Compared to a cat or dog, allowing your child to adopt a fish may seem way less daunting—but is the worry of an increased water bill holding you back? Between filling and cleaning a water tank, adding a fishy friend to your household may sound like a burden. We’re here to bust some myths and break down how much you can actually expect your water bill to be impacted (spoiler alert: it’s not a lot).
Finding the right fit
The first step of any pet adoption process is finding the right fit. Read up on different species of fish to ensure you choose the best option for your child, as the level of care ranges for different types. It’s also very important to choose the right tank for your fish, which in turn will affect the amount of water you will use per month depending on size and filtering abilities. You can either choose a fish first and research into the perfect tank, or if you’re still weary on water usage, choose a smaller tank and find a fish to fit!
How often to clean
The monotonous process of cleaning and replacing water in an aquarium may put you off on the idea of becoming a fish parent, but the reality is far easier than you’d suspect. The average recommendation is to implement a 30% water change every 2–4 weeks. But, once again, this may vary depending on species and size of the tank. That’s why it’s important to do your research!

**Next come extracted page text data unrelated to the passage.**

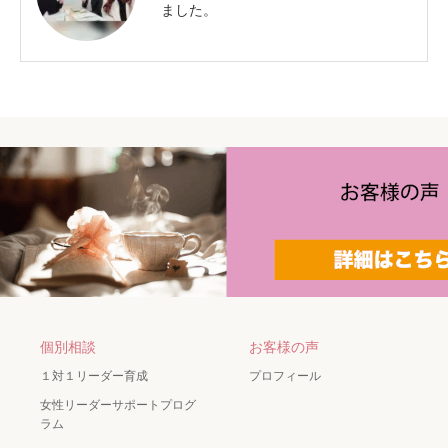
ました。
個別相談
お客様の声
１対１リーダー育成
プロフィール
女性リーダーサポートプログ
ラム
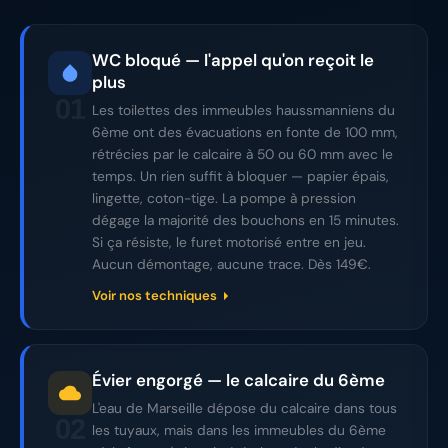
WC bloqué — l'appel qu'on reçoit le
plus
01
Les toilettes des immeubles haussmanniens du
6ème ont des évacuations en fonte de 100 mm,
rétrécies par le calcaire à 50 ou 60 mm avec le
temps. Un rien suffit à bloquer — papier épais,
lingette, coton-tige. La pompe à pression
dégage la majorité des bouchons en 15 minutes.
Si ça résiste, le furet motorisé entre en jeu.
Aucun démontage, aucune trace. Dès 149€.
Voir nos techniques
Évier engorgé — le calcaire du 6ème
L'eau de Marseille dépose du calcaire dans tous
02
les tuyaux, mais dans les immeubles du 6ème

Bonus: It’s suggested to try not to change more than 50% of the water, because doing so can remove helpful bacteria that has grown within the tank or bowl.

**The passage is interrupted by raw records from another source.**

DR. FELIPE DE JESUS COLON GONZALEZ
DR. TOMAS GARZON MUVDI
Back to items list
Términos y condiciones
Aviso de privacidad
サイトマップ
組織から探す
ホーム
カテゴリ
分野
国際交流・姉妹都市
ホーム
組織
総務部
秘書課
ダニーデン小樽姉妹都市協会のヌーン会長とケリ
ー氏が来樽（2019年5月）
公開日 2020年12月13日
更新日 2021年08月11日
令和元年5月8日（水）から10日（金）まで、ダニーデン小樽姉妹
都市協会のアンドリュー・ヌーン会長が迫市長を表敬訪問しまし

The truth of the matter is that you won’t know the exact expense of adding a pet fish until it’s adopted, especially with all of the different possible variations of fish and tank size.
However, why not use this moment to teach some important lessons in responsibility to the kids? Pay attention to the small difference in your water bill after adopting a fish, which usually ranges from a few cents to a couple of dollars. Then, consider asking your child to use a portion of their allowance or lemonade stand earnings to cover those expenses. This will teach them accountability, and they may even feel like proud fish parents with real responsibilities.
Bottom line: if the only thing stopping you from getting a pet fish is the threat of a severely increased water bill—no need to worry. Very rarely will a little fishy friend add that much to your expenses. Either way, you can use it as a valuable lesson for your kids. So go ahead, do your research, and bring home the newest member of your family!